About this exercise -
Here are the records. Write out exactly the lines between the one holding "Edited by E. G. Ravenstein" and the one holding "bushes. He was", inclusive.

[Source data]

..........

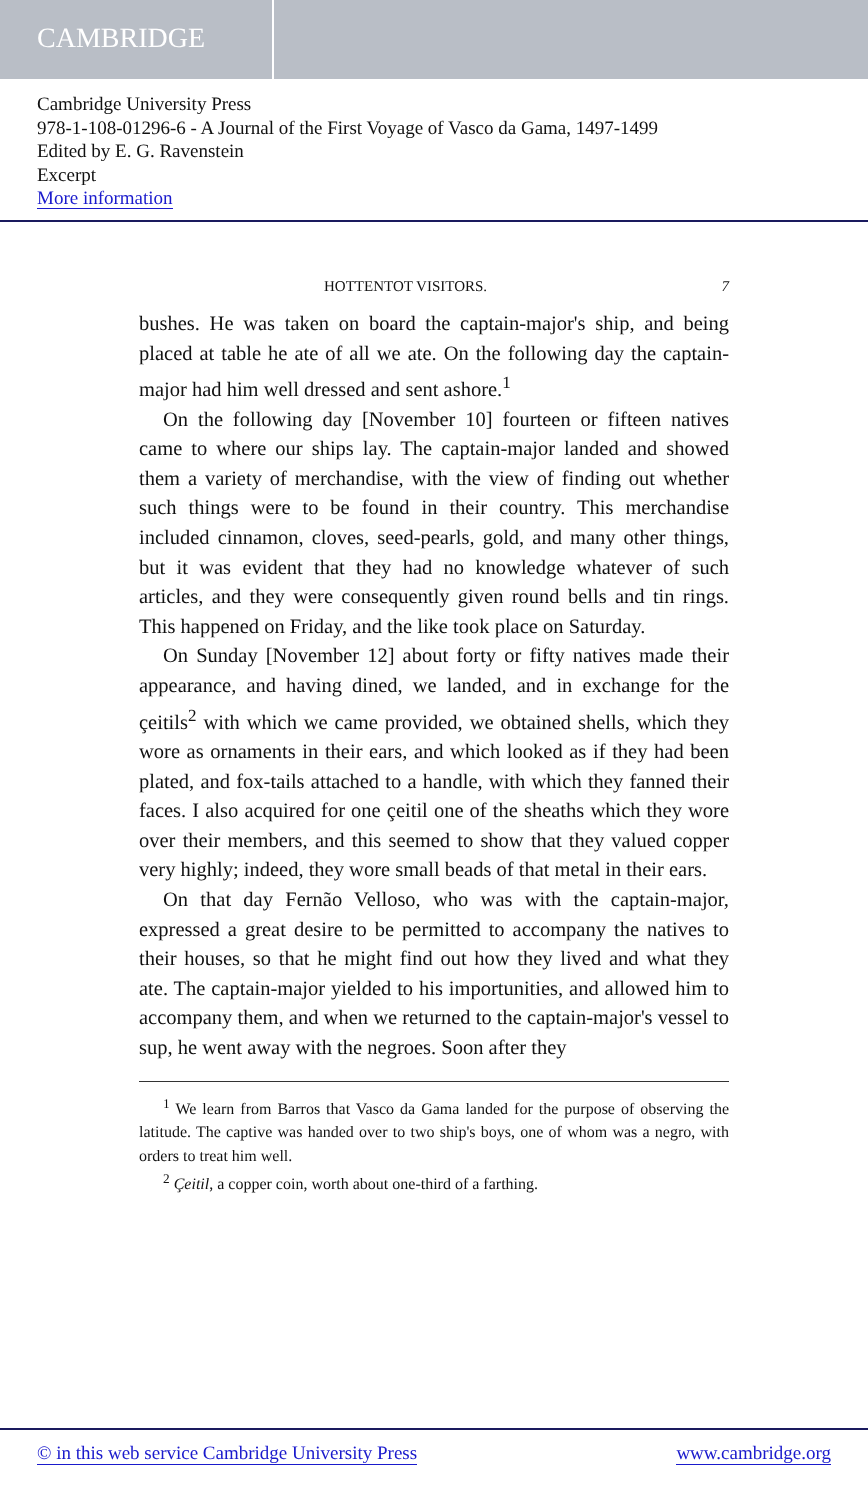CAMBRIDGE
Cambridge University Press
978-1-108-01296-6 - A Journal of the First Voyage of Vasco da Gama, 1497-1499
Edited by E. G. Ravenstein
Excerpt
More information
HOTTENTOT VISITORS. 7
bushes. He was taken on board the captain-major's ship, and being placed at table he ate of all we ate. On the following day the captain-major had him well dressed and sent ashore.<sup>1</sup>
On the following day [November 10] fourteen or fifteen natives came to where our ships lay. The captain-major landed and showed them a variety of merchandise, with the view of finding out whether such things were to be found in their country. This merchandise included cinnamon, cloves, seed-pearls, gold, and many other things, but it was evident that they had no knowledge whatever of such articles, and they were consequently given round bells and tin rings. This happened on Friday, and the like took place on Saturday.
On Sunday [November 12] about forty or fifty natives made their appearance, and having dined, we landed, and in exchange for the çeitils<sup>2</sup> with which we came provided, we obtained shells, which they wore as ornaments in their ears, and which looked as if they had been plated, and fox-tails attached to a handle, with which they fanned their faces. I also acquired for one çeitil one of the sheaths which they wore over their members, and this seemed to show that they valued copper very highly; indeed, they wore small beads of that metal in their ears.
On that day Fernão Velloso, who was with the captain-major, expressed a great desire to be permitted to accompany the natives to their houses, so that he might find out how they lived and what they ate. The captain-major yielded to his importunities, and allowed him to accompany them, and when we returned to the captain-major's vessel to sup, he went away with the negroes. Soon after they
<sup>1</sup> We learn from Barros that Vasco da Gama landed for the purpose of observing the latitude. The captive was handed over to two ship's boys, one of whom was a negro, with orders to treat him well.
<sup>2</sup> Çeitil, a copper coin, worth about one-third of a farthing.
© in this web service Cambridge University Press www.cambridge.org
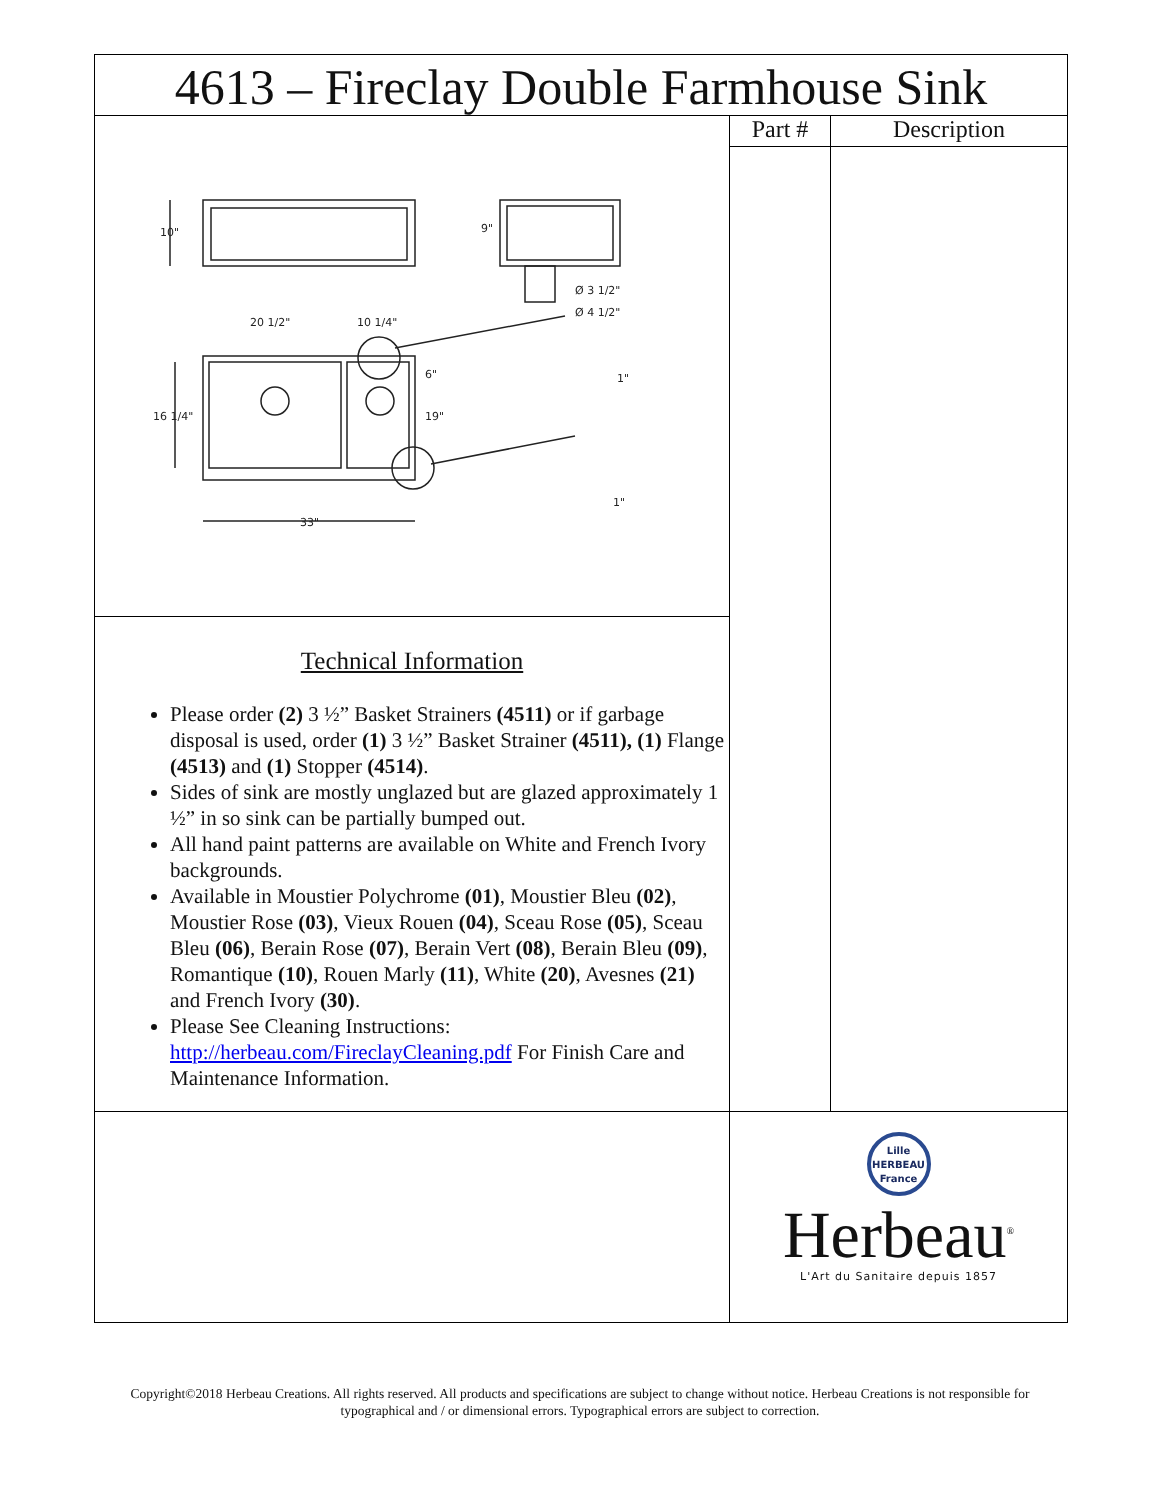| 4613 – Fireclay Double Farmhouse Sink | | |
| 10" 9" Ø 3 1/2" Ø 4 1/2" 20 1/2" 10 1/4" 16 1/4" 19" 6" 33" 1" 1" | Part # | Description |
| Technical Information Please order (2) 3 ½” Basket Strainers (4511) or if garbage disposal is used, order (1) 3 ½” Basket Strainer (4511), (1) Flange (4513) and (1) Stopper (4514) . Sides of sink are mostly unglazed but are glazed approximately 1 ½” in so sink can be partially bumped out. All hand paint patterns are available on White and French Ivory backgrounds. Available in Moustier Polychrome (01) , Moustier Bleu (02) , Moustier Rose (03) , Vieux Rouen (04) , Sceau Rose (05) , Sceau Bleu (06) , Berain Rose (07) , Berain Vert (08) , Berain Bleu (09) , Romantique (10) , Rouen Marly (11) , White (20) , Avesnes (21) and French Ivory (30) . Please See Cleaning Instructions: http://herbeau.com/FireclayCleaning.pdf For Finish Care and Maintenance Information. | | |
| | Lille HERBEAU France Herbeau<sup>®</sup> L'Art du Sanitaire depuis 1857 | |
Copyright©2018 Herbeau Creations. All rights reserved. All products and specifications are subject to change without notice. Herbeau Creations is not responsible for typographical and / or dimensional errors. Typographical errors are subject to correction.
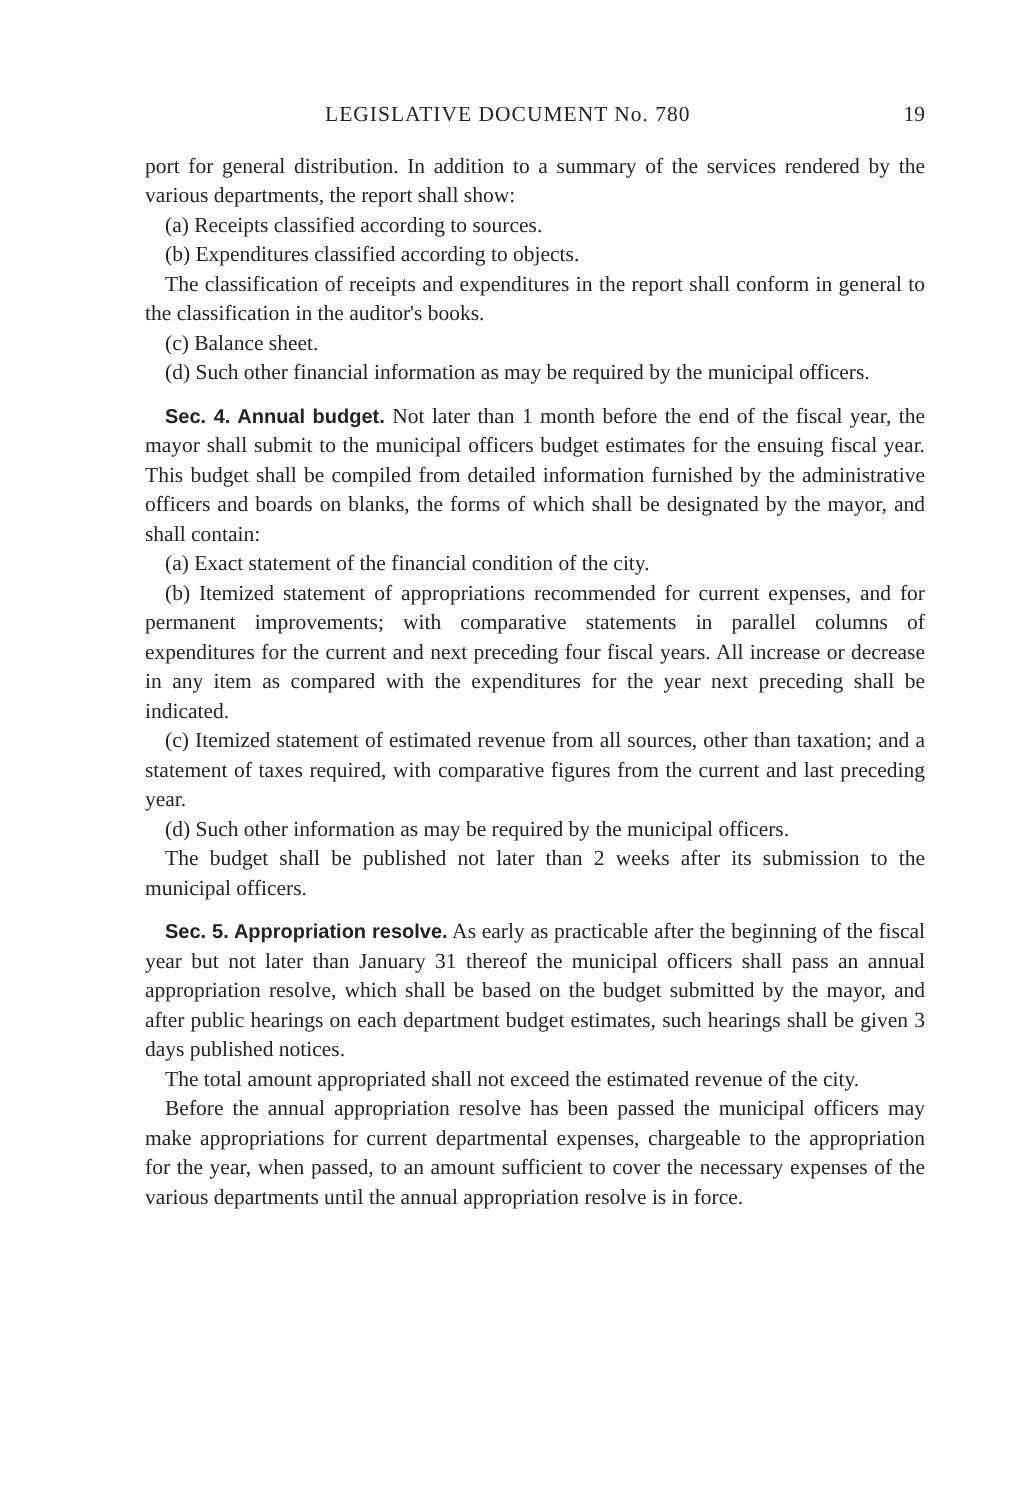LEGISLATIVE DOCUMENT No. 780 19
port for general distribution. In addition to a summary of the services rendered by the various departments, the report shall show:
(a) Receipts classified according to sources.
(b) Expenditures classified according to objects.
The classification of receipts and expenditures in the report shall conform in general to the classification in the auditor's books.
(c) Balance sheet.
(d) Such other financial information as may be required by the municipal officers.
Sec. 4. Annual budget. Not later than 1 month before the end of the fiscal year, the mayor shall submit to the municipal officers budget estimates for the ensuing fiscal year. This budget shall be compiled from detailed information furnished by the administrative officers and boards on blanks, the forms of which shall be designated by the mayor, and shall contain:
(a) Exact statement of the financial condition of the city.
(b) Itemized statement of appropriations recommended for current expenses, and for permanent improvements; with comparative statements in parallel columns of expenditures for the current and next preceding four fiscal years. All increase or decrease in any item as compared with the expenditures for the year next preceding shall be indicated.
(c) Itemized statement of estimated revenue from all sources, other than taxation; and a statement of taxes required, with comparative figures from the current and last preceding year.
(d) Such other information as may be required by the municipal officers.
The budget shall be published not later than 2 weeks after its submission to the municipal officers.
Sec. 5. Appropriation resolve. As early as practicable after the beginning of the fiscal year but not later than January 31 thereof the municipal officers shall pass an annual appropriation resolve, which shall be based on the budget submitted by the mayor, and after public hearings on each department budget estimates, such hearings shall be given 3 days published notices.
The total amount appropriated shall not exceed the estimated revenue of the city.
Before the annual appropriation resolve has been passed the municipal officers may make appropriations for current departmental expenses, chargeable to the appropriation for the year, when passed, to an amount sufficient to cover the necessary expenses of the various departments until the annual appropriation resolve is in force.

..........

Answer for the task -
Edited by E. G. Ravenstein
Excerpt
More information
HOTTENTOT VISITORS. 7
bushes. He was taken on board the captain-major's ship, and being placed at table he ate of all we ate. On the following day the captain-major had him well dressed and sent ashore.<sup>1</sup>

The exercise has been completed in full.